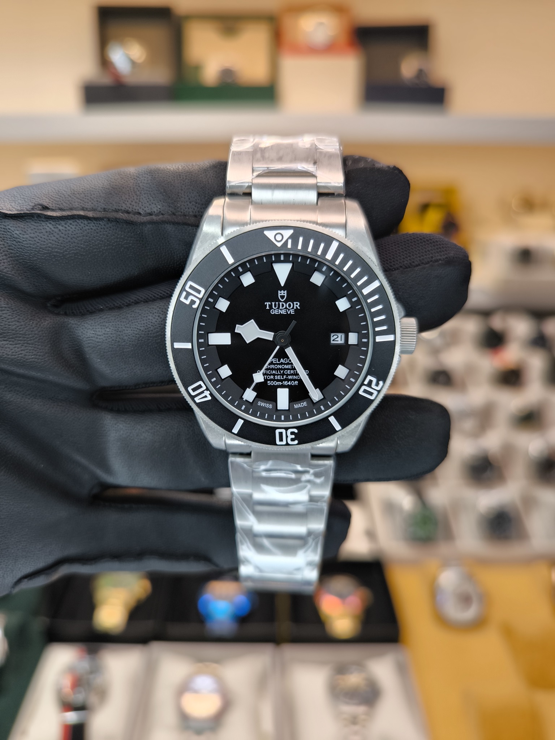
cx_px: 278
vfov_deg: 71.6
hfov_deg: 56.8
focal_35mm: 24
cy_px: 370
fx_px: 513
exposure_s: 1/86.7
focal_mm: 6.92
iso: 50
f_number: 1.9
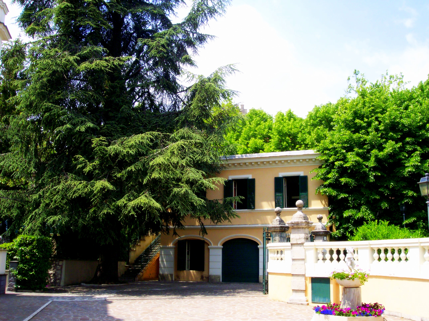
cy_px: 160
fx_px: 471
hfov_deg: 49.0
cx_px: 214
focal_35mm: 38
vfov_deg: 37.7
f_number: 4.8
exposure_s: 1/350
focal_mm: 8
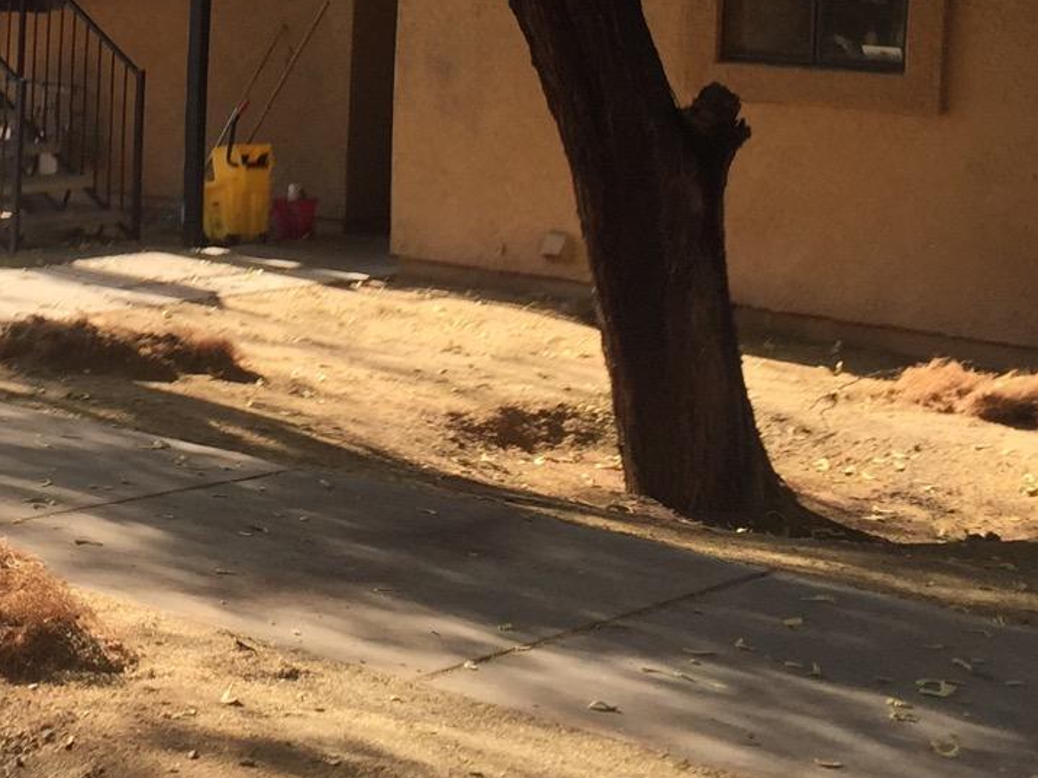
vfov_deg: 17.2
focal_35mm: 83
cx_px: -1
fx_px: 2489
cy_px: -61
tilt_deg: +2.9
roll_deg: -2.4
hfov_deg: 22.6
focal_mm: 4.15
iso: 32
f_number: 2.2
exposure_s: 1/527
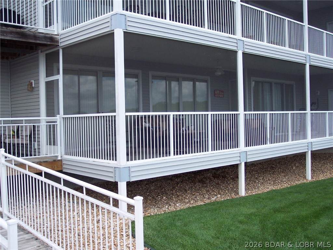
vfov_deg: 37.7
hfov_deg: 49.0
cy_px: 125
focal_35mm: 38
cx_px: 166
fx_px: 366
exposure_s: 1/1000
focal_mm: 8
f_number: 2.8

------------------------------------------------------------

• _Aim of the task_
Print, exactly and only, the lines running from the line with "fx_px: 2489" through the last line of the data, including both. Skip any picture.

• _Written answer_
fx_px: 2489
cy_px: -61
tilt_deg: +2.9
roll_deg: -2.4
hfov_deg: 22.6
focal_mm: 4.15
iso: 32
f_number: 2.2
exposure_s: 1/527
vfov_deg: 37.7
hfov_deg: 49.0
cy_px: 125
focal_35mm: 38
cx_px: 166
fx_px: 366
exposure_s: 1/1000
focal_mm: 8
f_number: 2.8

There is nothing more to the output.